Did any of these surprise you? It’s fascinating how our culinary habits can shape our understanding of food categories, isn’t it?

To wrap up, we’ve explored the fascinating world of fruits, only to find that many items we’ve long considered vegetables are in fact fruits. From the savory tomatoes that adorn our salads and pasta to the crunchy peppers we sauté in stir-fries, to the hearty pumpkins we carve at Halloween, these are all fruits in disguise. Even legumes such as beans, peas, lentils, and peanuts technically fall into the fruit category, illustrating the complexity and diversity within the world of botany.

Understanding the difference between fruits and vegetables is more than a matter of semantics. It can reshape our perception of the natural world, enrich our culinary experiences, and even enhance our dietary choices. It’s a testament to the beauty and diversity of nature, reminding us that things aren’t always as they seem.

With this newfound knowledge, don’t hesitate to share these surprising revelations with your friends and family. After all, who wouldn’t be intrigued to know that their favorite vegetable might just be a fruit? Knowledge has a way of enhancing our everyday experiences, and this is no exception.

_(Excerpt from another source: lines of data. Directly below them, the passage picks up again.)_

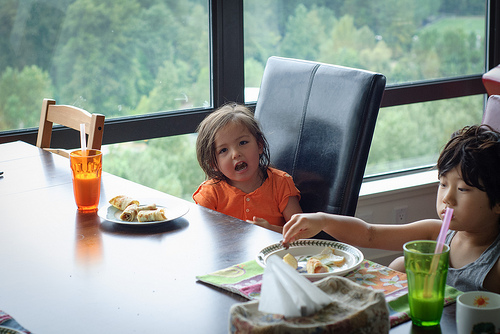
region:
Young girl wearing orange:
[178, 101, 303, 237]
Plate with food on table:
[100, 193, 188, 232]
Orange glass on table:
[63, 148, 101, 220]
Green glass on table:
[398, 241, 445, 328]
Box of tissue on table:
[215, 256, 393, 333]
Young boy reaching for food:
[257, 128, 498, 299]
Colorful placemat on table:
[189, 243, 464, 328]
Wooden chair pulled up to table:
[34, 95, 118, 197]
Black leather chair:
[245, 51, 380, 245]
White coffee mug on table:
[453, 288, 498, 332]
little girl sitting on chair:
[157, 89, 327, 236]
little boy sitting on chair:
[252, 106, 499, 305]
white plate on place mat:
[249, 215, 404, 305]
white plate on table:
[85, 184, 207, 244]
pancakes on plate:
[105, 185, 169, 233]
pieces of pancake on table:
[270, 228, 344, 275]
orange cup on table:
[43, 117, 108, 219]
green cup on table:
[391, 211, 451, 332]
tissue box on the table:
[200, 252, 406, 332]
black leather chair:
[214, 39, 394, 225]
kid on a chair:
[164, 85, 328, 220]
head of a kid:
[196, 98, 283, 192]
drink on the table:
[46, 126, 128, 226]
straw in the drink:
[73, 120, 99, 142]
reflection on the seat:
[297, 107, 348, 158]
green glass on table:
[372, 228, 467, 323]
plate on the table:
[261, 230, 358, 282]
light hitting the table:
[71, 248, 182, 298]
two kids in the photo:
[183, 69, 496, 279]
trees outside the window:
[68, 48, 181, 92]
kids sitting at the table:
[137, 63, 489, 305]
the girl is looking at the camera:
[161, 79, 295, 213]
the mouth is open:
[214, 157, 275, 189]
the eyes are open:
[205, 125, 258, 160]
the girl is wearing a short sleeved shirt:
[168, 162, 311, 222]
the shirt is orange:
[173, 148, 305, 230]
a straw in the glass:
[71, 112, 91, 214]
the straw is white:
[74, 118, 89, 201]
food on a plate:
[88, 187, 191, 247]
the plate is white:
[87, 175, 202, 258]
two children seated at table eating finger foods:
[82, 96, 497, 291]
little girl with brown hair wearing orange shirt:
[189, 102, 307, 216]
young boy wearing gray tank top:
[410, 116, 499, 287]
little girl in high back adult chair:
[192, 51, 404, 221]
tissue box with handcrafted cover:
[196, 263, 398, 330]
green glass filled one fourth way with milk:
[396, 208, 468, 328]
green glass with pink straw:
[379, 207, 468, 322]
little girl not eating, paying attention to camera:
[185, 99, 293, 213]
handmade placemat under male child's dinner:
[198, 245, 452, 322]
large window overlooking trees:
[3, 5, 497, 175]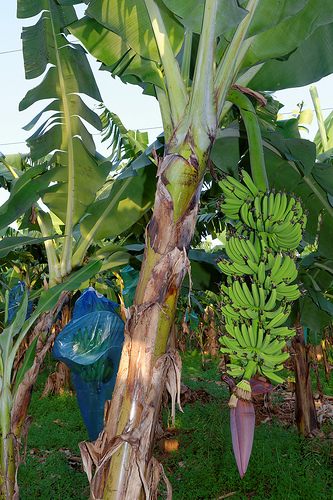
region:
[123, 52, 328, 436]
bananas hanging from a tree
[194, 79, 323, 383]
bananas hanging from a bench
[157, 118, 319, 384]
bananas ready to be picked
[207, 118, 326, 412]
green bananas that are outside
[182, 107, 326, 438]
green banana hanging on tree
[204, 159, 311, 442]
green banana hanging on branch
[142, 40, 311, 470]
a banana branch hanging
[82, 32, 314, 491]
a banana tree branch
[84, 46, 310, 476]
a tree is outside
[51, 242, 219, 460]
a bag over the bananas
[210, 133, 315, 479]
branch with lots of green bananas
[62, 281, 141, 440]
bananas covered in blue plastic bag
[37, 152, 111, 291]
large banana leaf tree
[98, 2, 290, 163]
large leaves sticking up on a tree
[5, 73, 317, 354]
jungle with banana trees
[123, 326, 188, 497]
dried leaves peeling of a tree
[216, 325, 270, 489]
purple colored end tip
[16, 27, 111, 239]
large tropical tree leaf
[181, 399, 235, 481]
green bushing in the grown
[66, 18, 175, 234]
sunlight coming in through the branches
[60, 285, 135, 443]
big blue flowers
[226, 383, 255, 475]
purple bud of flower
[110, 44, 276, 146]
top of middle tree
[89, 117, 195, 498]
trunk of middle tree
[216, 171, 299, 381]
bananas growing off the tree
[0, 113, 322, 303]
tops of the other trees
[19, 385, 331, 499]
green foliage on the ground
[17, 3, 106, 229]
long leaf on the left side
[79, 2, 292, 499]
middle tree with bananas growing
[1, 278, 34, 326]
small blue flower on the left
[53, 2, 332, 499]
THIS IS A BANANA TREE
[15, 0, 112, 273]
THIS IS A BANANA LEAF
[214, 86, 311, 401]
THE BANANAS ARE ON A STALK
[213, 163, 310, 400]
THIS IS A BUNCH OF BANANAS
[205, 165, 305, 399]
THE BUNCH OF BANANAS IS LARGE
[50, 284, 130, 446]
THE BANANAS ARE IN PLASTIC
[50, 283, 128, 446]
THE PLASTIC IS BLUE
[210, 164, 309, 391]
THE BANANAS ARE ON THE TREE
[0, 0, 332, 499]
THE TREES ARE TALL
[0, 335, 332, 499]
THE GRASS AND DRIED LEAVES COVER THE GROUND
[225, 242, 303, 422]
banana bunches hanging from their tree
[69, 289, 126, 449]
blue plastic covering hanging bananas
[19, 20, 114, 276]
large green banana tree leaves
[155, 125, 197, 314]
the peeling trunk of a banana tree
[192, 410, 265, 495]
green shrubbery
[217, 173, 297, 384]
a whole bunch of bunches of bananas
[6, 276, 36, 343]
another bunch of bananas covered by blue plastic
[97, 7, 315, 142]
the top of a banana tree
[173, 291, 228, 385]
a thick grouping of trees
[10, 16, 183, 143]
a bright daytime sky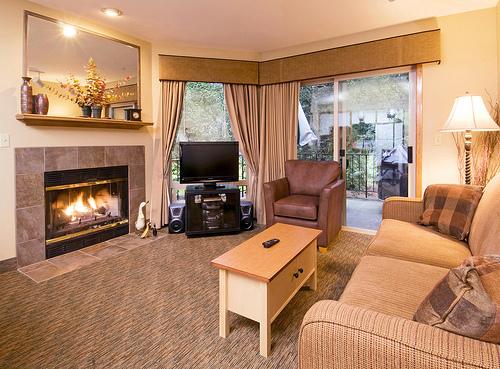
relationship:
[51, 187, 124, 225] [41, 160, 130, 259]
fire lit in a fireplace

So, the next time you’re preparing a meal or strolling down the produce aisle, remember: Not everything is as it appears at first glance. And that’s the true beauty of nature’s bounty!


Can a fruit be a vegetable at the same time?

While the botanical definition of fruits and vegetables is distinct, in culinary terms, there can be overlap. Many botanical fruits like tomatoes, cucumbers, and peppers are treated as vegetables in the kitchen due to their taste and usage in recipes. So, in a culinary sense, they can be considered both.

Is it true that bananas are berries?

Yes, surprisingly, bananas are technically berries. A berry is a fleshy fruit that comes from a single ovary of a flower and has seeds inside. So, botanically speaking, bananas fit the description of a berry.

Why are some fruits sweet and others not?

The sweetness in fruits comes from natural sugars that develop as the fruit grows and matures. The level of sweetness can vary based on a variety of factors, including the type of fruit, the specific variety, and how ripe the fruit is. Some fruits, like berries and melons, tend to be sweeter, while others, like avocados and tomatoes, are less so.

Are all nuts and seeds fruits?

Not all seeds and nuts are fruits, but many are. Botanically speaking, fruits develop from the ovary of a flower and contain seeds. So, seeds are a part of the fruit, but they aren’t fruits themselves. As for nuts, while culinary nuts like almonds are seeds, true nuts, like acorns, are indeed fruits.

Are mushrooms considered vegetables?

While mushrooms are often found in the produce section and used like vegetables in cooking, they are actually a type of fungi and not classified as either a fruit or vegetable botanically.